In an extensive group effort, we set up a database of criminal court records, mostly from the 17th and 18th century. This has already led to two co-authored articles. One of these is about the role of gender and ethnicity in the criminalization of non-marital sexual relations by colonial authorities and is under review in the Journal of Social History.
At this stage, we are cleaning up the database, so members of the team and other researchers can use it for future research and dissertations. In the second half of 2020 I plan to publish a single authored article about the criminal courts themselves. I hope to finish that when I have started my next postdoc,’ she says, smiling as history seems to be repeating itself.
Learn form the past
In the middle of the Black Lives Matter protests, this topic seems to be more relevant than ever. ‘We expect institutional discrimination to be present back then, but now we can actually prove that this is really the case. It is always good to understand the past and learn from it. Besides, our database will hopefully show how entwined discrimination is in our cultural heritage.’
Being a postdoc, Elisabeth certainly experienced challenges along the way. ‘At the faculty of Humanities, you don’t always get a fulltime appointment. Even with research and teaching combined, I still did not have a 1.0 position. I also went back in salary when I became a postdoc. This felt like a step ahead, but backwards at the same time. You have to find other ways to complement it. One of my colleagues received a grant supporting female scientists, that might offer some extra research time of other female researchers in the institute. I applied to the institute for history to receive part of the grant for a supplement. As a postdoc, you always have to be creative and alert.’
There is always the opponent time as well. ‘In December 2019, I started to feel restless.

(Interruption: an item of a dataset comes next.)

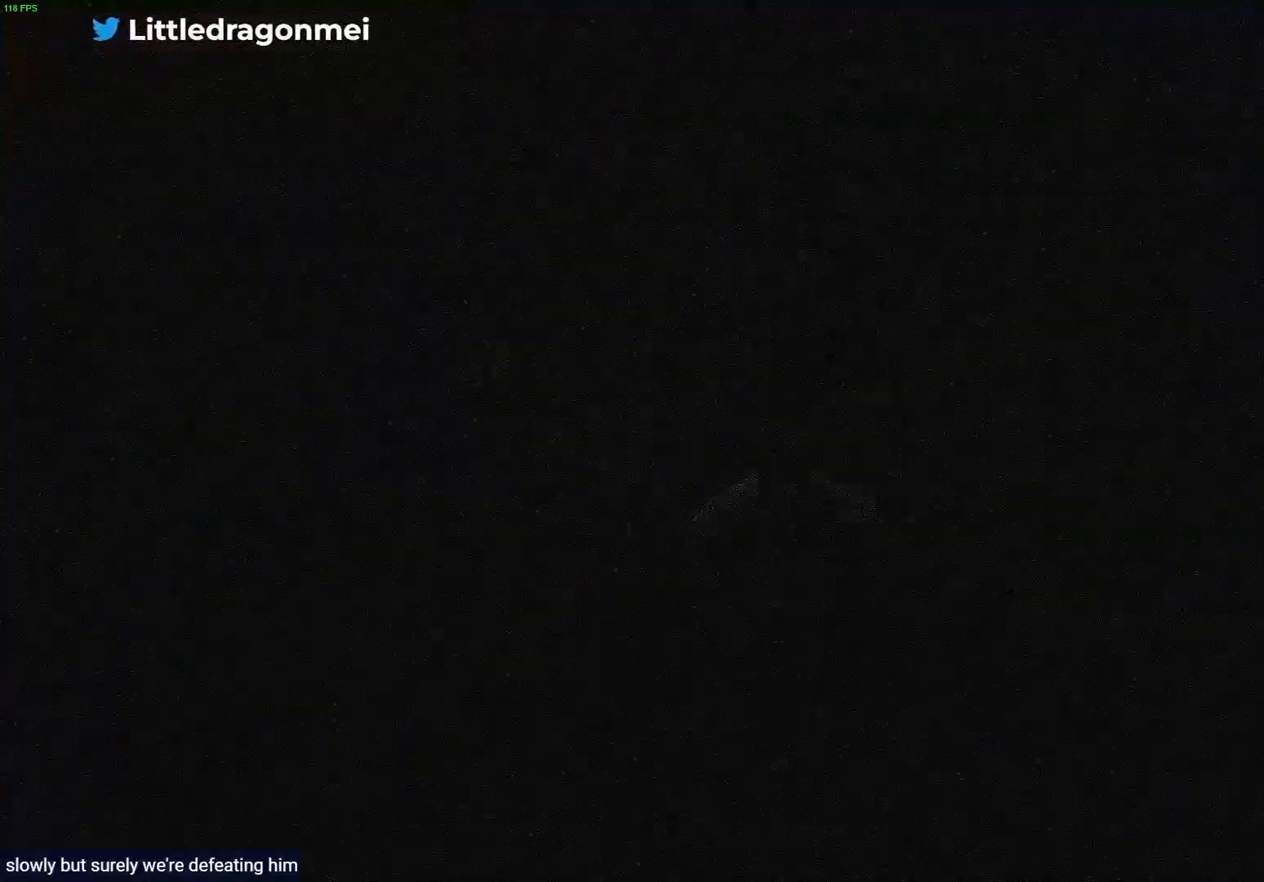
{"buttons": ["L2", "R2"], "left_stick": "center", "right_stick": "center", "events": [[17, "R2", "up"], [183, "R2", "down"], [233, "L2", "down"]]}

I had less than a year, so I applied for multiple jobs. But my cv is very academic. Of course I could be looking for another postdoc, but I was wondering if that would not make me too specialized and too academic. There is a risk of staying a postdoc forever… Even though that is not my ambition, I was very happy to find a new postdoc position in Antwerp. Here, I will be developing more digital skills, using tools like Python to get an overview of how people of the past looked at their own future, by analyzing early modern letters.’
This new position will follow directly after she finished her postdoc in Leiden. ‘No gaps yet again! I am taking the risk that I might become hyperspecialized, digging myself deeper in the academic hole,’ Elisabeth says, laughing. ‘When I started my Ph.D., I had never heard of postdocs. Now I will be doing two in a row. My excitement exceeds the uncertainty. My new position is for four years, so that will give some more time and space.’
‘An opportunity to do the research that you like’
Even though postdocs can be in a vulnerable position, that should not hold them back, Elisabeth stresses. ‘I am aware that a postdoc places you in an uncertain position. That can be tough. But it is important to keep a good work life balance, as overworking will not guarantee you a permanent position. Even though it can be stressful, a postdoc also is a nice opportunity to do the research that you like. Enjoy it as it comes, develop new skills, meet new people.’
In November 2020, she will be leaving Leiden, after a period of seven years. ‘In Leiden, I became an adult. That will probably make saying goodbye a little emotional. I will miss various things here: the big and dynamic history institute (but I will definitely stay in touch with my colleagues), my friends here, the cycling. I will even miss the directness that I disliked in the beginning, but which I grew fond of.’